🤖 AI Summary
This work identifies systematic deficiencies in network foundation models (NFMs): underutilized representation space, poor alignment with domain-expert features, and weak robustness to protocol-level perturbations. To address this, we propose the first intrinsic-representation-oriented, three-dimensional evaluation framework—comprising geometric analysis (anisotropy quantification), alignment assessment (metric-space consistency), and causal sensitivity testing (contextual disentanglement capability)—and systematically evaluate four state-of-the-art NFMs across five real-world and controllable network datasets. We find pervasive representation degradation across mainstream models, attributable to the decoupling of training objectives from network semantics. Building on these diagnostics, we design a lightweight post-optimization strategy that preserves model architecture integrity while achieving up to a 0.35 improvement in F1-score. Our results underscore the critical role of representation diagnosis in enabling trustworthy, semantically grounded NFM evolution.
📝 Abstract
This work presents a systematic investigation into the latent knowledge encoded within Network Foundation Models (NFMs) that focuses on hidden representations analysis rather than pure downstream task performance.

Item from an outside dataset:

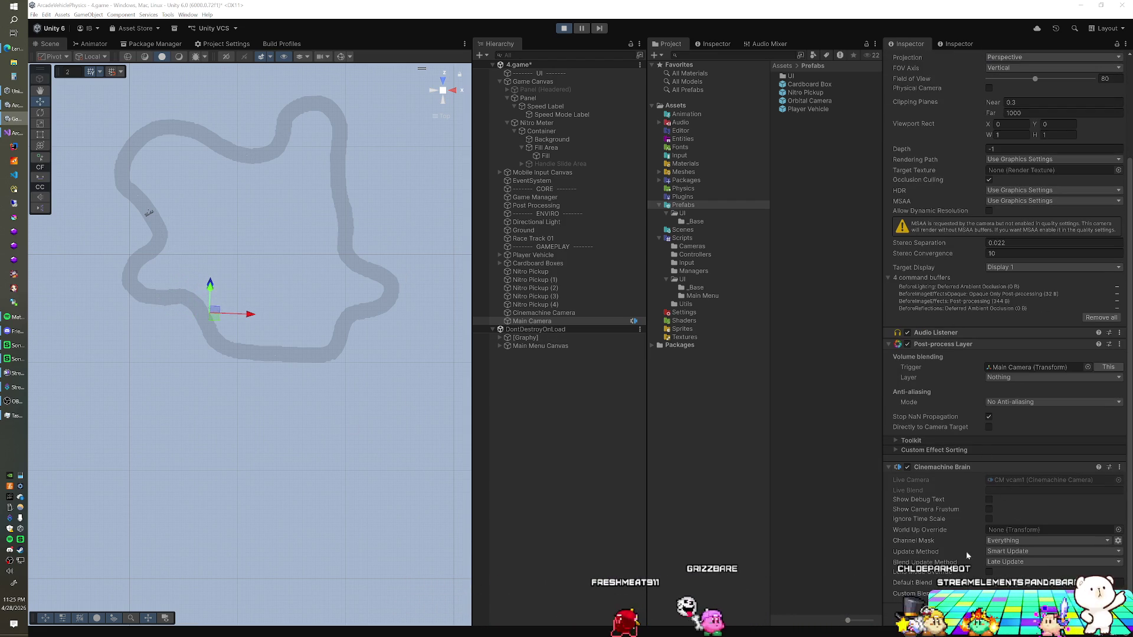
{"action": "left_click", "coordinate": [517, 314]}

Different from existing efforts, we analyze the models through a three-part evaluation: Embedding Geometry Analysis to assess representation space utilization, Metric Alignment Assessment to measure correspondence with domain-expert features, and Causal Sensitivity Testing to evaluate robustness to protocol perturbations. Using five diverse network datasets spanning controlled and real-world environments, we evaluate four state-of-the-art NFMs, revealing that they all exhibit significant anisotropy, inconsistent feature sensitivity patterns, an inability to separate the high-level context, payload dependency, and other properties. Our work identifies numerous limitations across all models and demonstrates that addressing them can significantly improve model performance (by up to +0.35 $F_1$ score without architectural changes).